MichaelMatulef on Nostr: Indeed, the arguments supposedly proving market failures are nothing short of ...

Indeed, the arguments supposedly proving market failures are nothing short of patently absurd. Stripped of their disguise of technical jargon all they prove is this: A market is not perfect, as it is characterized by the nonaggression principle imposed on conditions marked by scarcity, and so certain goods or services that could only be produced and provided if aggression were allowed will not be produced. True enough. But no market theorist would ever dare deny this. Yet, and this is decisive, this “imperfection” of the market can be defended, morally as well as economically, whereas the supposed “perfections” of markets propagated by the public goods theorists cannot. It is true enough, too, that a termination of the state’s current practice of providing public goods would imply some change in the existing social structure and the distribution of wealth.

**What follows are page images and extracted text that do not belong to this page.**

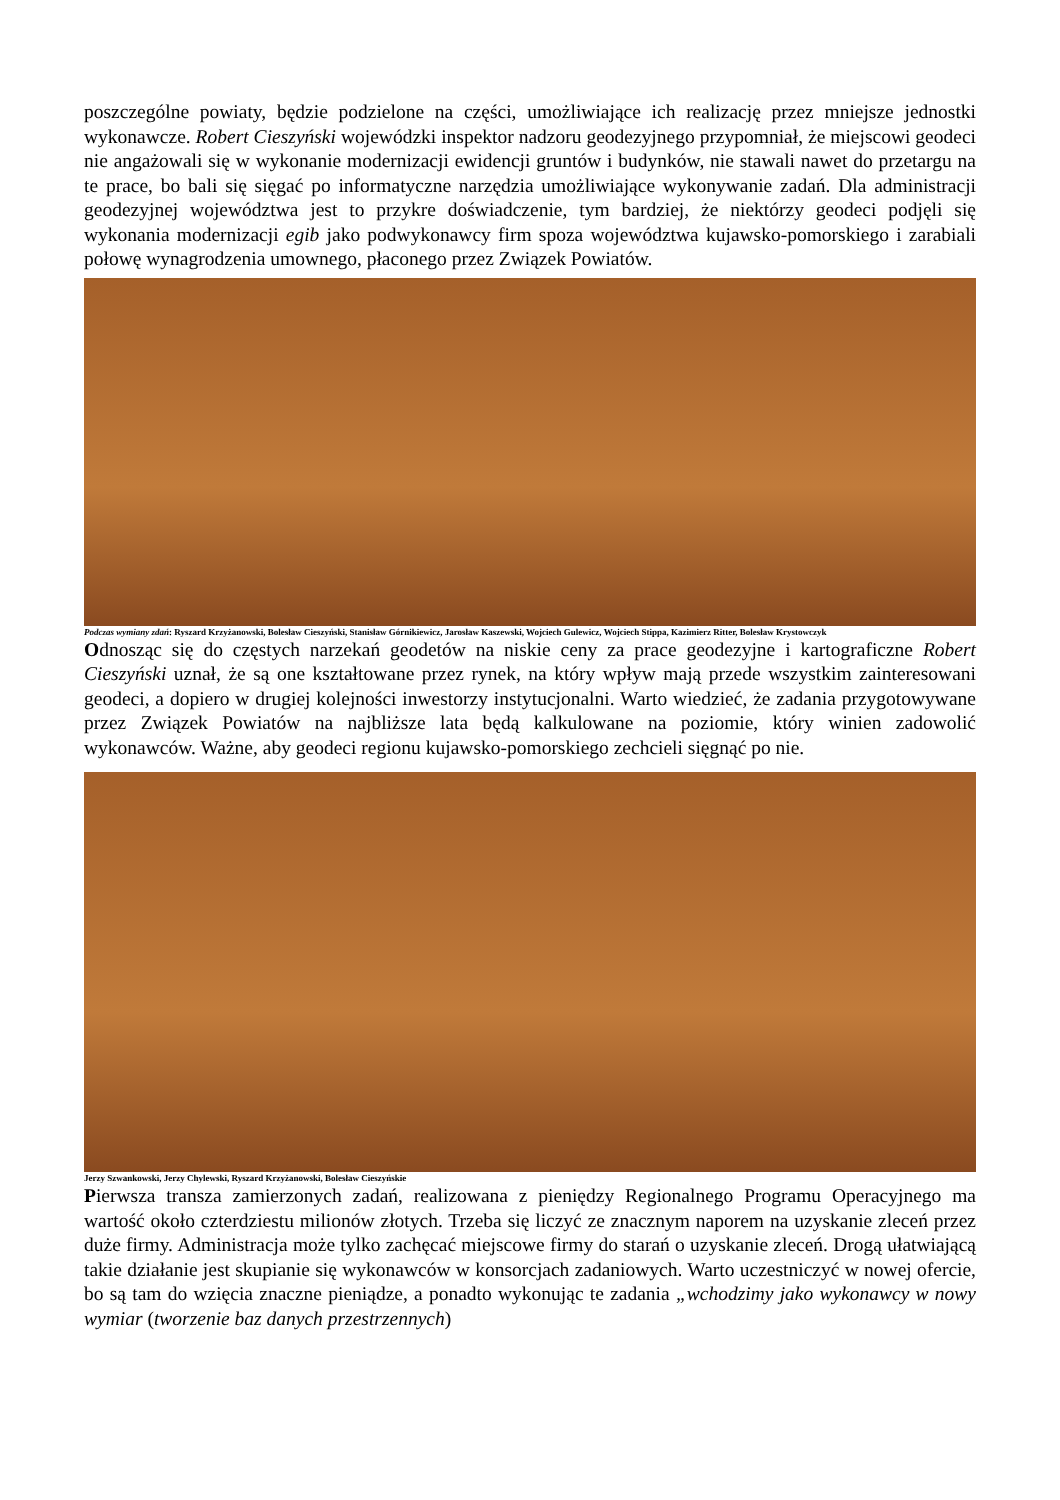poszczególne powiaty, będzie podzielone na części, umożliwiające ich realizację przez mniejsze jednostki wykonawcze. Robert Cieszyński wojewódzki inspektor nadzoru geodezyjnego przypomniał, że miejscowi geodeci nie angażowali się w wykonanie modernizacji ewidencji gruntów i budynków, nie stawali nawet do przetargu na te prace, bo bali się sięgać po informatyczne narzędzia umożliwiające wykonywanie zadań. Dla administracji geodezyjnej województwa jest to przykre doświadczenie, tym bardziej, że niektórzy geodeci podjęli się wykonania modernizacji egib jako podwykonawcy firm spoza województwa kujawsko-pomorskiego i zarabiali połowę wynagrodzenia umownego, płaconego przez Związek Powiatów.
Podczas wymiany zdań: Ryszard Krzyżanowski, Bolesław Cieszyński, Stanisław Górnikiewicz, Jarosław Kaszewski, Wojciech Gulewicz, Wojciech Stippa, Kazimierz Ritter, Bolesław Krystowczyk
Odnosząc się do częstych narzekań geodetów na niskie ceny za prace geodezyjne i kartograficzne Robert Cieszyński uznał, że są one kształtowane przez rynek, na który wpływ mają przede wszystkim zainteresowani geodeci, a dopiero w drugiej kolejności inwestorzy instytucjonalni. Warto wiedzieć, że zadania przygotowywane przez Związek Powiatów na najbliższe lata będą kalkulowane na poziomie, który winien zadowolić wykonawców. Ważne, aby geodeci regionu kujawsko-pomorskiego zechcieli sięgnąć po nie.
Jerzy Szwankowski, Jerzy Chylewski, Ryszard Krzyżanowski, Bolesław Cieszyńskie
Pierwsza transza zamierzonych zadań, realizowana z pieniędzy Regionalnego Programu Operacyjnego ma wartość około czterdziestu milionów złotych. Trzeba się liczyć ze znacznym naporem na uzyskanie zleceń przez duże firmy. Administracja może tylko zachęcać miejscowe firmy do starań o uzyskanie zleceń. Drogą ułatwiającą takie działanie jest skupianie się wykonawców w konsorcjach zadaniowych. Warto uczestniczyć w nowej ofercie, bo są tam do wzięcia znaczne pieniądze, a ponadto wykonując te zadania „wchodzimy jako wykonawcy w nowy wymiar (tworzenie baz danych przestrzennych)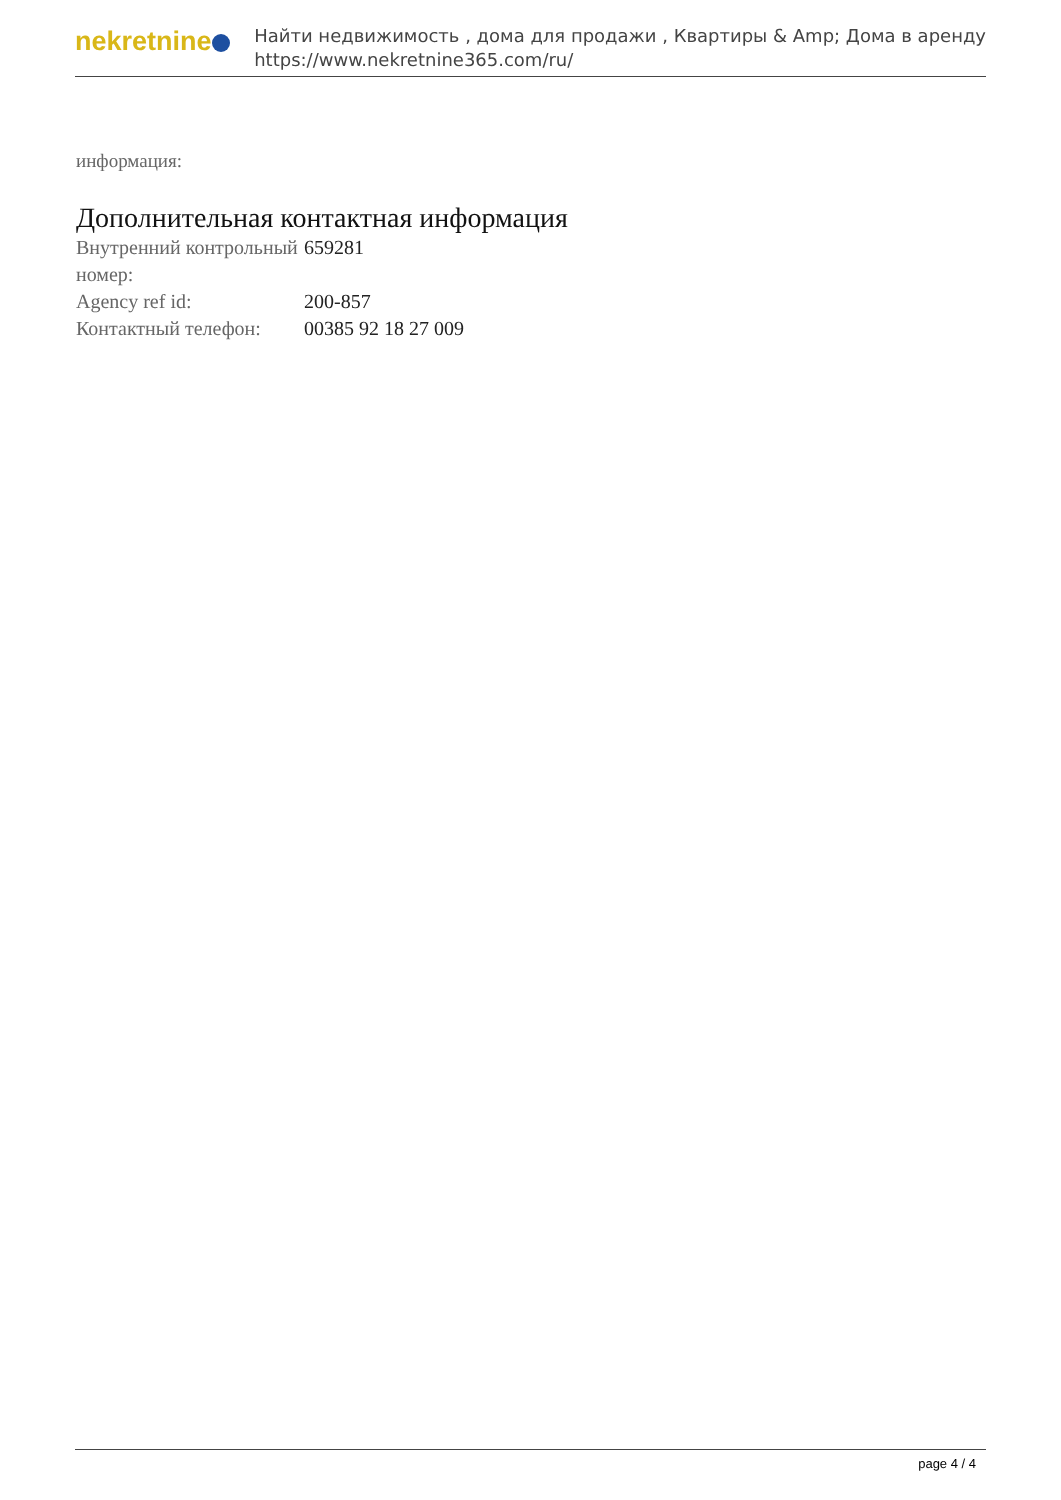nekretnine
Найти недвижимость , дома для продажи , Квартиры & Amp; Дома в аренду
https://www.nekretnine365.com/ru/
информация:
Дополнительная контактная информация
| Внутренний контрольный номер: | 659281 |
| Agency ref id: | 200-857 |
| Контактный телефон: | 00385 92 18 27 009 |
page 4 / 4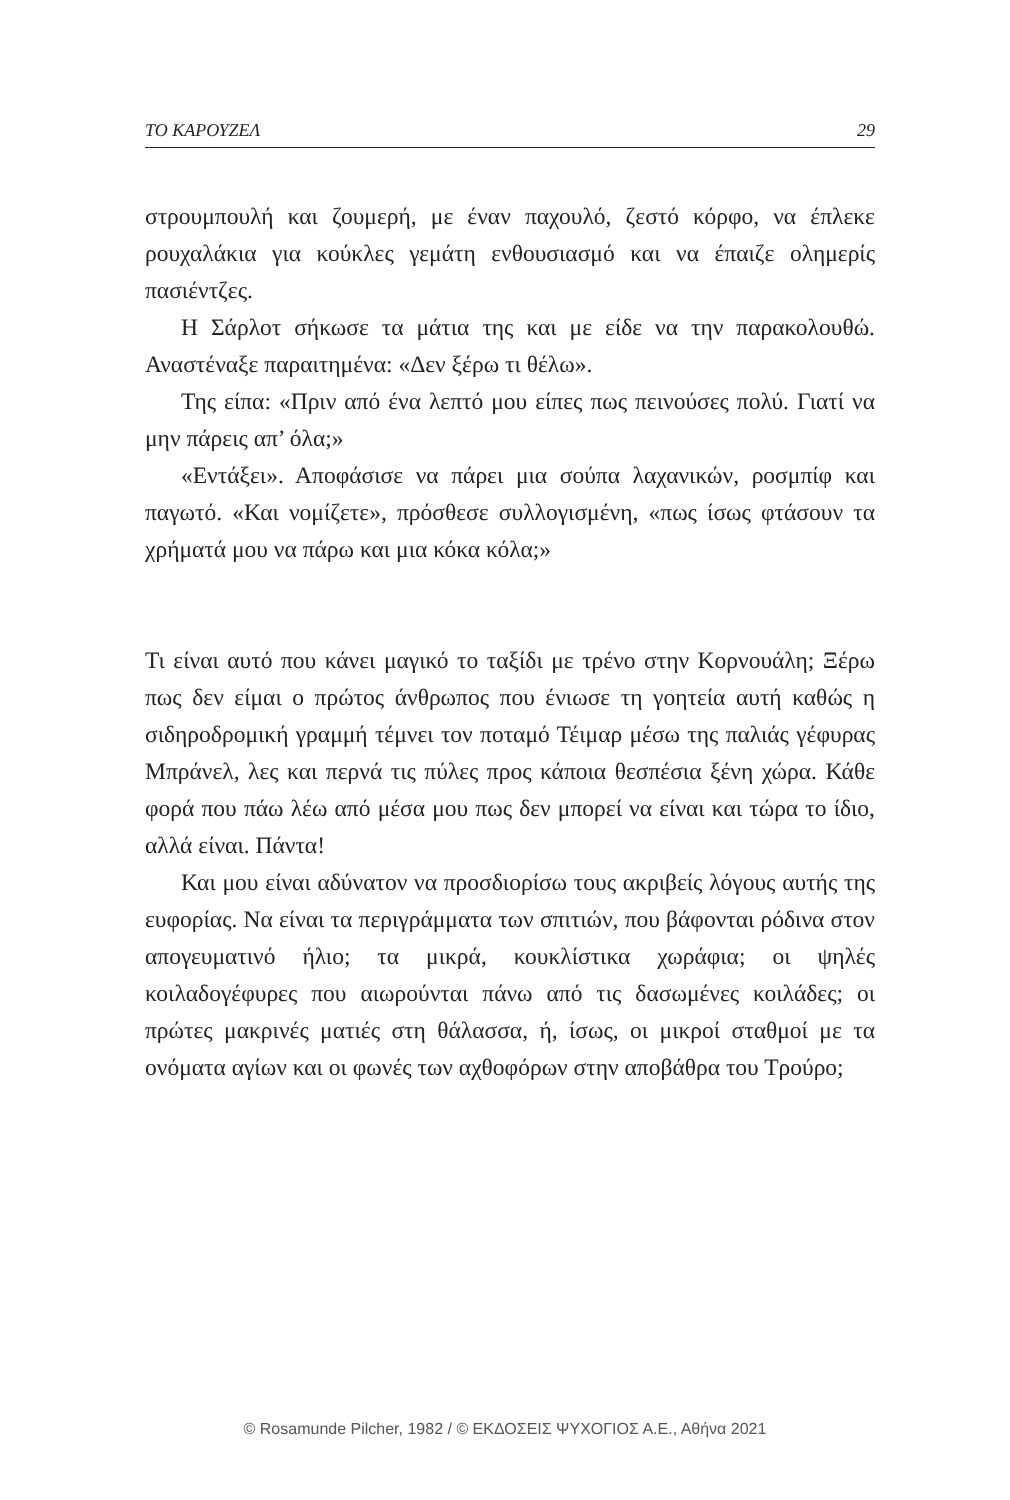ΤΟ ΚΑΡΟΥΖΕΛ 29
στρουμπουλή και ζουμερή, με έναν παχουλό, ζεστό κόρφο, να έπλεκε ρουχαλάκια για κούκλες γεμάτη ενθουσιασμό και να έπαιζε ολημερίς πασιέντζες.
Η Σάρλοτ σήκωσε τα μάτια της και με είδε να την παρακολουθώ. Αναστέναξε παραιτημένα: «Δεν ξέρω τι θέλω».
Της είπα: «Πριν από ένα λεπτό μου είπες πως πεινούσες πολύ. Γιατί να μην πάρεις απ’ όλα;»
«Εντάξει». Αποφάσισε να πάρει μια σούπα λαχανικών, ροσμπίφ και παγωτό. «Και νομίζετε», πρόσθεσε συλλογισμένη, «πως ίσως φτάσουν τα χρήματά μου να πάρω και μια κόκα κόλα;»
Τι είναι αυτό που κάνει μαγικό το ταξίδι με τρένο στην Κορνουάλη; Ξέρω πως δεν είμαι ο πρώτος άνθρωπος που ένιωσε τη γοητεία αυτή καθώς η σιδηροδρομική γραμμή τέμνει τον ποταμό Τέιμαρ μέσω της παλιάς γέφυρας Μπράνελ, λες και περνά τις πύλες προς κάποια θεσπέσια ξένη χώρα. Κάθε φορά που πάω λέω από μέσα μου πως δεν μπορεί να είναι και τώρα το ίδιο, αλλά είναι. Πάντα!
Και μου είναι αδύνατον να προσδιορίσω τους ακριβείς λόγους αυτής της ευφορίας. Να είναι τα περιγράμματα των σπιτιών, που βάφονται ρόδινα στον απογευματινό ήλιο; τα μικρά, κουκλίστικα χωράφια; οι ψηλές κοιλαδογέφυρες που αιωρούνται πάνω από τις δασωμένες κοιλάδες; οι πρώτες μακρινές ματιές στη θάλασσα, ή, ίσως, οι μικροί σταθμοί με τα ονόματα αγίων και οι φωνές των αχθοφόρων στην αποβάθρα του Τρούρο;
© Rosamunde Pilcher, 1982 / © ΕΚΔΟΣΕΙΣ ΨΥΧΟΓΙΟΣ Α.Ε., Αθήνα 2021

And such a reshuffling would certainly imply hardship for some people. As a matter of fact, this is precisely why there is widespread public resistance to a policy of privatizing state functions, even though in the long run overall social wealth would be enhanced by this very policy. Surely, however, this fact cannot be accepted as a valid argument demonstrating the failure of markets. If a man has been allowed to hit other people on the bead and is now not permitted to continue with this practice, he is certainly hurt. But one would hardly accept that as a valid excuse for upholding the old (hitting) rules. He is harmed, but harming him means substituting a social order in which every consumer has an equal right to determine what and how much of anything is produced, for a system in which some consumers have the right to determine in what respect other consumers are not allowed to buy voluntarily what they want with the means justly acquired by them and at their disposal. And certainly, such a substitution would be preferable from the point of view of all consumers as voluntary consumers.